Turkey credit boom is bigger than ever, threatening lira, IIF economist says
Turkey is experiencing a huge credit boom that makes it an outlier in emerging markets and threatens the value of the lira, said Robin Brooks, the chief economist for the Institute of International Finance (IIF).
The Turkish economy will outgrow other emerging markets due to the lending surge, but that will come at the cost of a weaker lira and a widening current account deficit, Brooks, a former chief currency strategist at Goldman Sachs, said in comments on Twitter on Sunday.
“Turkey's credit boom is bigger than ever and an outlier relative to the rest of emerging markets,” he said. “It's the latter that weighs on the lira, as current account deficits everywhere are shrinking, while the credit push to boost domestic demand means Turkey's deficit is widening.”
Investors have been selling Turkish stocks and bonds in record amounts this year and many savers are buying dollars for lira amid concerns for financial and economic stability. A boom in credit and economic stimulus by the government helped provoke a currency crisis in the summer of 2018.
The lira slid to a record low of 7.269 per dollar in early May but has since recovered to trade at 6.85 against the U.S. currency, helped by a currency swap deal with Qatar and support from state-run banks.

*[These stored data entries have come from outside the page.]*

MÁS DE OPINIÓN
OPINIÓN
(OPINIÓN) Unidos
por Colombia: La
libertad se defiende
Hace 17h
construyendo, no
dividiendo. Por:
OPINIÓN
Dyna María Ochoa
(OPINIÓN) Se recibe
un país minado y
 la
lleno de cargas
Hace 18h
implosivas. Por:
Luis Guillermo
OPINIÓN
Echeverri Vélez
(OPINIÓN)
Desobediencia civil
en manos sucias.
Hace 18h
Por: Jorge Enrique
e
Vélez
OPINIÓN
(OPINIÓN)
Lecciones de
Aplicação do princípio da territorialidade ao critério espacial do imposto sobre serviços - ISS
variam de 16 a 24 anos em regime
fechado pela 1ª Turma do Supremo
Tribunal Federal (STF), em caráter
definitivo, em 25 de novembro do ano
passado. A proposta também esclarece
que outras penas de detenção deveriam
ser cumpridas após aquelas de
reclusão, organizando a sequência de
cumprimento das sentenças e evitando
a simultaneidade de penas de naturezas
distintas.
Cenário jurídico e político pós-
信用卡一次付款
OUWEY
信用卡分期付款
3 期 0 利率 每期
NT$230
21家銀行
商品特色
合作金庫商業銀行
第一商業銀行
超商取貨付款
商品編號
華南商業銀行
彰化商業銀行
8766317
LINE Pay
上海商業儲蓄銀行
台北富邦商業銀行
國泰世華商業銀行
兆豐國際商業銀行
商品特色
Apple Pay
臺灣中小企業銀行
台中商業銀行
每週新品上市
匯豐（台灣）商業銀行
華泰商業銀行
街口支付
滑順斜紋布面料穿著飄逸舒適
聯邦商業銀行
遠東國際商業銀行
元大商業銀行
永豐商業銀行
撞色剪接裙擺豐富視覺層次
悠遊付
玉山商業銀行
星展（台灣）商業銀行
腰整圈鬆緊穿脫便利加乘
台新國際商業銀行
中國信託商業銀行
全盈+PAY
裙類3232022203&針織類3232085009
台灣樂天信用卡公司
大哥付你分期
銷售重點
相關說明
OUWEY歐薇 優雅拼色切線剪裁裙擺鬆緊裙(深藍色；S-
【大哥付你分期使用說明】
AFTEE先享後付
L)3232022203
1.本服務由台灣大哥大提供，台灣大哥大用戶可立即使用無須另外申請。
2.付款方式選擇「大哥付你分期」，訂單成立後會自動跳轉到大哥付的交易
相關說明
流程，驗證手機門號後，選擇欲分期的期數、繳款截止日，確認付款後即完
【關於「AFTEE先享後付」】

Turkey’s central bank has slashed interest rates to 8.25 percent from 24 percent over the past year, introduced regulations to encourage banks to lend more and spent tens of billions of dollars of its foreign currency reserves to help the government achieve its economic growth goals, keep inflation in check and defend the lira.
The economy posted a current account deficit for the sixth straight month in May as imports, driven by consumer demand, exceeded exports.
Turkey’s economic stimulus, ratcheted up during the COVID-19 pandemic with the help of cheap lending from state-run banks, has increased demand for imported goods. Meanwhile, the coronavirus outbreak is limiting sales of Turkish goods and services abroad.
Portfolio investment registered a $2.54 billion outflow in May, extending a trend this year that has seen foreign investment in Turkey’s stock market drop below 50 percent for the first time in more than a decade and a half. Tourism revenue, another key source of hard currency for Turkey, has slumped to almost zero during the COVID-19 outbreak.
Meanwhile, inflation in the country is accelerating. It stood at 12.6 percent in June compared with 11.4 percent the previous month and 8.6 percent in October. Expectations for future inflation are also deteriorating, according to a central bank survey published last week.